There are many benefits of having therapy before surgery such as saving money, faster recovery and quicker return to the activities you love to do.
- Using Pre-op Physical Therapy for total joint replacement was associated with 29% decrease in use of post-acute care services (i.e. SNF, inpatient rehab, home health rehab) (avg of $1,215 cost reduction)
- Patients are in better physical condition when they come out of surgery – better starting point when patients start post-op rehab which means you will be able to do more…FASTER
- Athletes return to sport quicker
Are there any reasons to not do physical therapy before having surgery?
- Could be possible resistance from insurance coverage
- It is Not meant to replace post-op rehab, but help get the most out of rehabilitation and recovery process
Can you give and Example of a Pre-Habilitative (Physical Therapy before Surgery) Program?

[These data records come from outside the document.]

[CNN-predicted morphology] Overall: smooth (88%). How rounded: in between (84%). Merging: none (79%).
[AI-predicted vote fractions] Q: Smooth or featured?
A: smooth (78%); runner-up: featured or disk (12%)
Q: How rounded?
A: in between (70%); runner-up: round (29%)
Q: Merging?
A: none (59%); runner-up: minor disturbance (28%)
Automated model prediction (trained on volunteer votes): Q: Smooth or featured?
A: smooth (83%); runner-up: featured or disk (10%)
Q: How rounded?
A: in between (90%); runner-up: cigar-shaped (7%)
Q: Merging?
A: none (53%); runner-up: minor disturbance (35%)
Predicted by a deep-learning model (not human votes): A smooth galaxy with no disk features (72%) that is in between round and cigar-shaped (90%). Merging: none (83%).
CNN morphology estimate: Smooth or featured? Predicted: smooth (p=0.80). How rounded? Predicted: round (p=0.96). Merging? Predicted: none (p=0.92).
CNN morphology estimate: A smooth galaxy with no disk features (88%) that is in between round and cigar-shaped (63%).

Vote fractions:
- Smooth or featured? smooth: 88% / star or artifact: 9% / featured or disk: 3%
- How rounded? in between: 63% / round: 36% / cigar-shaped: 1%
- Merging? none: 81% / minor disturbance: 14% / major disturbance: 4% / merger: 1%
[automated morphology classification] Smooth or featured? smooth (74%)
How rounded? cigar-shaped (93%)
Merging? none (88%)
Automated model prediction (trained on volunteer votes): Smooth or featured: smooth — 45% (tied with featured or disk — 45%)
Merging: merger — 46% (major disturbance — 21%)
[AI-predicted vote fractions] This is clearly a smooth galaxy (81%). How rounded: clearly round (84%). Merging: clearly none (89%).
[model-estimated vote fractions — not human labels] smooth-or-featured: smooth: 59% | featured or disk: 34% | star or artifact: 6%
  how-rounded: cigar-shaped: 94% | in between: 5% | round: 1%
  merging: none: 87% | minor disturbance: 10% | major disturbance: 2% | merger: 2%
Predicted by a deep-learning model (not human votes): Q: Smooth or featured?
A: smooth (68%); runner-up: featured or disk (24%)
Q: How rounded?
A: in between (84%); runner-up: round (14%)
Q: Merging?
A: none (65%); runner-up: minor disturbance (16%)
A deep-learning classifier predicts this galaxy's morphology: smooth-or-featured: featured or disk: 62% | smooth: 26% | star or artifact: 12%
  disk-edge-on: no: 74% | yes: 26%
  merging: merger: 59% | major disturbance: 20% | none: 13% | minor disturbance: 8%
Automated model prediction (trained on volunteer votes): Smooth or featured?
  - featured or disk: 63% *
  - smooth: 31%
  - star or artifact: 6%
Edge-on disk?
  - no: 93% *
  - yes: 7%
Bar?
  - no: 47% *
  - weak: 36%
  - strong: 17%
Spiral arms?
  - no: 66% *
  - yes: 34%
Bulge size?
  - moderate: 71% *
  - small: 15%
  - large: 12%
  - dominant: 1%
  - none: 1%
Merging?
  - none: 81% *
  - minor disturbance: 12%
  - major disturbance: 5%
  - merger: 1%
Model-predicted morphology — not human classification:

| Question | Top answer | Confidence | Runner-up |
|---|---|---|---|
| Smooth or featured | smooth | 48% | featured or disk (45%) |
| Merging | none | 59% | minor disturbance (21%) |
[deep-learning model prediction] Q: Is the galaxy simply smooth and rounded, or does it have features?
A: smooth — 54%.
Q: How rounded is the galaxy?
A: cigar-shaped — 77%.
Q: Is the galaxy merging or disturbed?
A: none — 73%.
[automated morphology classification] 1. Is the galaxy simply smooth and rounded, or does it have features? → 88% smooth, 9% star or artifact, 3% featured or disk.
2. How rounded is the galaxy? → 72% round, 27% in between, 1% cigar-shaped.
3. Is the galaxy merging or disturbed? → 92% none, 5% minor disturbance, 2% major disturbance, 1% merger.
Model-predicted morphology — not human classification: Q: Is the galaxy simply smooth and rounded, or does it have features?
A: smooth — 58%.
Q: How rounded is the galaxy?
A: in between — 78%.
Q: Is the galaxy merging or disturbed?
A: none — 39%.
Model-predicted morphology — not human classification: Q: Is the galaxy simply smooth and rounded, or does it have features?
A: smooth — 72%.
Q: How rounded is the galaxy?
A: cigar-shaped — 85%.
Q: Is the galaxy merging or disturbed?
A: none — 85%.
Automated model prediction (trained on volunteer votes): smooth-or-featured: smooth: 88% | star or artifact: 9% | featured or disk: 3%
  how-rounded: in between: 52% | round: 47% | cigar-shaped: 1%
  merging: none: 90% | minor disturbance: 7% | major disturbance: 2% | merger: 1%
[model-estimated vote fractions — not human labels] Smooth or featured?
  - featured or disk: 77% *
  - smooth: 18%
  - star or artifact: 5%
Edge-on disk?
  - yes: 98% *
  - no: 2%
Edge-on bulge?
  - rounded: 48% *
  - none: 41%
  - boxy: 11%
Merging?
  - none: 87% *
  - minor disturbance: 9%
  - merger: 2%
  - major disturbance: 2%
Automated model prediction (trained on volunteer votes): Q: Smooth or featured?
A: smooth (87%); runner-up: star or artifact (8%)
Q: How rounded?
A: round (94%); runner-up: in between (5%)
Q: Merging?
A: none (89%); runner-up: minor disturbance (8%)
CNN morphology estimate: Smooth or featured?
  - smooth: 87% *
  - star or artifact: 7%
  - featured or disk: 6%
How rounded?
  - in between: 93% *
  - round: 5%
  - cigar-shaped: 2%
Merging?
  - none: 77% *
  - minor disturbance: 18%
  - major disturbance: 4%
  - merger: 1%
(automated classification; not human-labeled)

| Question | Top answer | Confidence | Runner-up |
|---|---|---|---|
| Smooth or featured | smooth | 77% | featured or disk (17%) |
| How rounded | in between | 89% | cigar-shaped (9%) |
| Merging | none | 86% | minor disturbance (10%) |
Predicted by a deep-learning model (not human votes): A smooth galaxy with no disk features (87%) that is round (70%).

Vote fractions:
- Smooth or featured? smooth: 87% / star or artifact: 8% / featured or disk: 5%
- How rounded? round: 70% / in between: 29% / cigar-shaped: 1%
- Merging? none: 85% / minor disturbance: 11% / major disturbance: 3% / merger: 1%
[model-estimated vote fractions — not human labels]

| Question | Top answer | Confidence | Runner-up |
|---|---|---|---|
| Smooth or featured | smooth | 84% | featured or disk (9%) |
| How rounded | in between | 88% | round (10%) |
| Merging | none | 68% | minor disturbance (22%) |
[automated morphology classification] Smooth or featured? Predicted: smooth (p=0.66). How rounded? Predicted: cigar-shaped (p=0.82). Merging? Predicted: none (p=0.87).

- The duration may be 4-6 weeks long
- Pre-habilitative Physical Therapy may include: cardiovascular conditioning, strengthening of key muscle groups, balance/posture assessment and training, and education.
The Goals of the program include: increased muscle strength for affected joint and surrounding area; improved body mechanics; decreased pain after surgery; greater confidence and motivation to recover
Available research results show increased post-op rehab results when patients undergo pre-op rehab, when compared to post-op outcomes without pre-op rehab.